Il y a clairement une réflexion à avoir sur la formation entre la sortie de l'université et l'entrée dans les milieux, mais, en même temps, le réseau a un besoin urgent de personnel. On est dans une situation qui n’est pas facile.
Q : Est-ce que le système actuel rend de bons services à ces jeunes qu'ils soient sous la Direction de la protection de la jeunesse ou encore sous la Loi sur le système de justice pénale pour les adolescents. Remplit-il sa mission?
R :Il est nécessaire d'être critique pour améliorer l'institution, pas pour la détruire, car elle est importante. C’est une institution qui est traditionnellement protectrice avec des disciplines qui se sont constituées autour des missions de rééducation, comme la psychoéducation, des disciplines fortes à l'échelle du Québec, du Canada, mais aussi à l'échelle internationale.

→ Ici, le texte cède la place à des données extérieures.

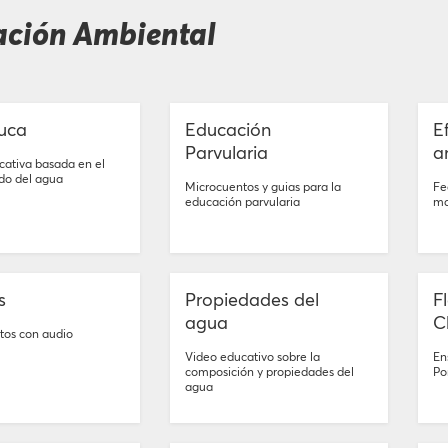
ción Ambiental
uca
Educación
E
Parvularia
a
cativa basada en el
do del agua
Microcuentos y guias para la
Fe
educación parvularia
ma
s
Propiedades del
F
agua
C
tos con audio
Video educativo sobre la
En
composición y propiedades del
Po
agua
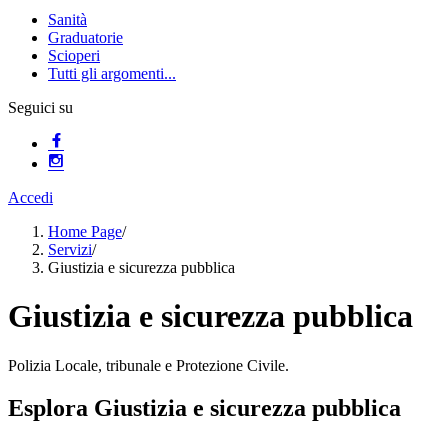
Sanità
Graduatorie
Scioperi
Tutti gli argomenti...
Seguici su
Accedi
Home Page
/
Servizi
/
Giustizia e sicurezza pubblica
Giustizia e sicurezza pubblica
Polizia Locale, tribunale e Protezione Civile.
Esplora Giustizia e sicurezza pubblica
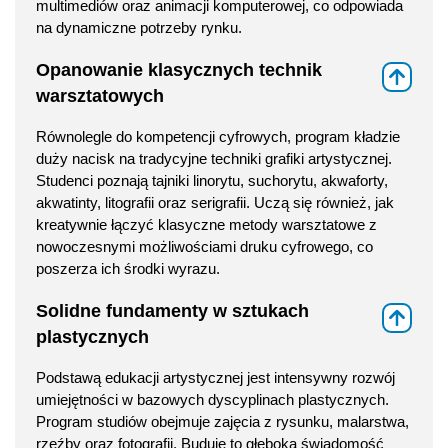
multimediów oraz animacji komputerowej, co odpowiada
na dynamiczne potrzeby rynku.
Opanowanie klasycznych technik
⇑
warsztatowych
Równolegle do kompetencji cyfrowych, program kładzie
duży nacisk na tradycyjne techniki grafiki artystycznej.
Studenci poznają tajniki linorytu, suchorytu, akwaforty,
akwatinty, litografii oraz serigrafii. Uczą się również, jak
kreatywnie łączyć klasyczne metody warsztatowe z
nowoczesnymi możliwościami druku cyfrowego, co
poszerza ich środki wyrazu.
Solidne fundamenty w sztukach
⇑
plastycznych
Podstawą edukacji artystycznej jest intensywny rozwój
umiejętności w bazowych dyscyplinach plastycznych.
Program studiów obejmuje zajęcia z rysunku, malarstwa,
rzeźby oraz fotografii. Buduje to głęboką świadomość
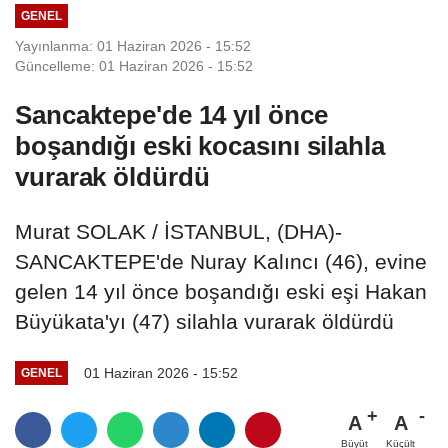
GENEL
Yayınlanma: 01 Haziran 2026 - 15:52
Güncelleme: 01 Haziran 2026 - 15:52
Sancaktepe'de 14 yıl önce
boşandığı eski kocasını silahla
vurarak öldürdü
Murat SOLAK / İSTANBUL, (DHA)-
SANCAKTEPE'de Nuray Kalıncı (46), evine
gelen 14 yıl önce boşandığı eski eşi Hakan
Büyükata'yı (47) silahla vurarak öldürdü
01 Haziran 2026 - 15:52
GENEL
A
A
Büyüt
Küçült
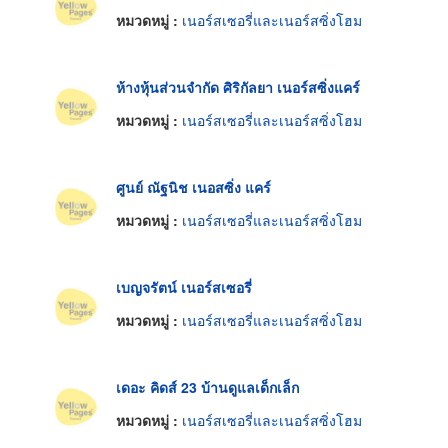
หมวดหมู่ :
เนอร์สเซอรี่และเนอร์สซิ่งโฮม
ห้างหุ้นส่วนจำกัด ศิริกัลยา เนอร์สซิ่งแคร์
หมวดหมู่ :
เนอร์สเซอรี่และเนอร์สซิ่งโฮม
ศูนย์ ณัฐนิช เนอสซิ่ง แคร์
หมวดหมู่ :
เนอร์สเซอรี่และเนอร์สซิ่งโฮม
เบญจรัตน์ เนอร์สเซอรี่
หมวดหมู่ :
เนอร์สเซอรี่และเนอร์สซิ่งโฮม
เดอะ คิดส์ 23 บ้านดูแลเด็กเล็ก
หมวดหมู่ :
เนอร์สเซอรี่และเนอร์สซิ่งโฮม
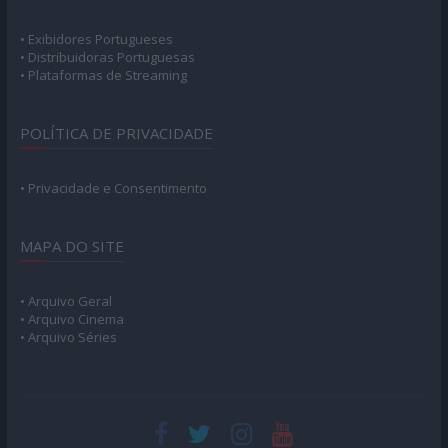
• Exibidores Portugueses
• Distribuidoras Portuguesas
• Plataformas de Streaming
POLÍTICA DE PRIVACIDADE
• Privacidade e Consentimento
MAPA DO SITE
• Arquivo Geral
• Arquivo Cinema
• Arquivo Séries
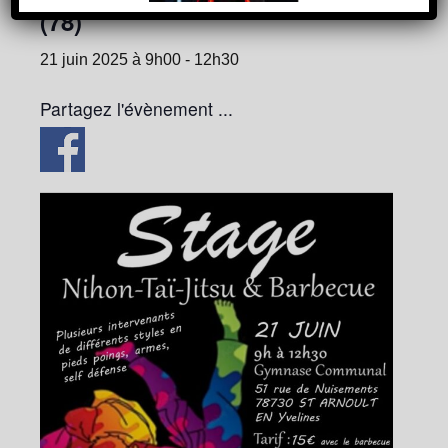
(78)
21 juin 2025 à 9h00
-
12h30
Partagez l'évènement ...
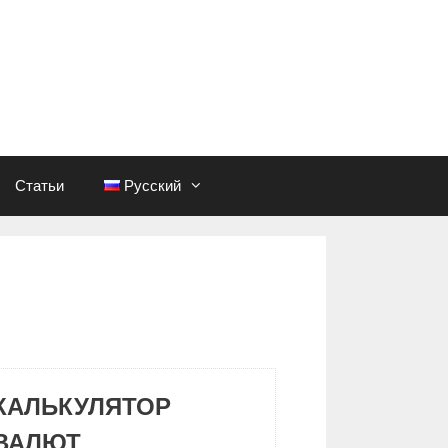
Статьи
Русский
КАЛЬКУЛЯТОР
ВАЛЮТ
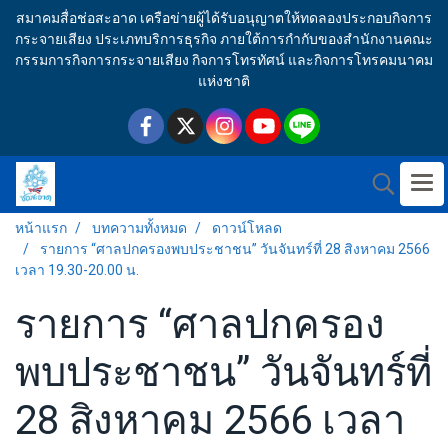
สมาคมสื่อช่อสะอาด เครือข่ายผู้ได้รับอนุญาตให้ทดลองประกอบกิจการ
กระจายเสียง ประเภทบริการธุรกิจ ภายใต้การกำกับของสำนักงานคณะ
กรรมการกิจการกระจายเสียง กิจการโทรทัศน์ และกิจการโทรคมนาคม
แห่งชาติ
หน้าแรก
บทความทั้งหมด
ดาวน์โหลด
รายการ “ศาลปกครองพบประชาชน” วันจันทร์ที่ 28 สิงหาคม 2566
เวลา 19.30-20.00 น.
รายการ “ศาลปกครอง
พบประชาชน” วันจันทร์ที่
28 สิงหาคม 2566 เวลา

Une éducatrice discute avec un adolescent dans le corridor des chambres de l'unité.
Photo : Radio-Canada / André Vuillemin
Mais c'est sûr, c'est une institution qui a des angles morts avec des établissements vétustes et des restes de paternalisme.
C'est une institution qui a longtemps eu du mal avec la critique, car elle agit pour le bien des jeunes.
L'institution a besoin de réflexivité : être capable de se remettre en question en écoutant les jeunes et les chercheurs. Il y a peut-être des mutations intéressantes ces dernières années qui vont amener l'institution à être de plus en plus réflexive. En tout cas, on peut l'espérer.
Nicolas Sallée est l’auteur de plusieurs ouvrages sur la déviance des jeunes et la justice des mineurs. Sous la réhabilitation, le contrôle porte sur le traitement des jeunes contrevenants à Montréal et la bande dessinée Se battre contre les murs propose une incursion au Centre de réadaptation pour jeunes en difficulté d’adaptation de Cité-des-Prairies.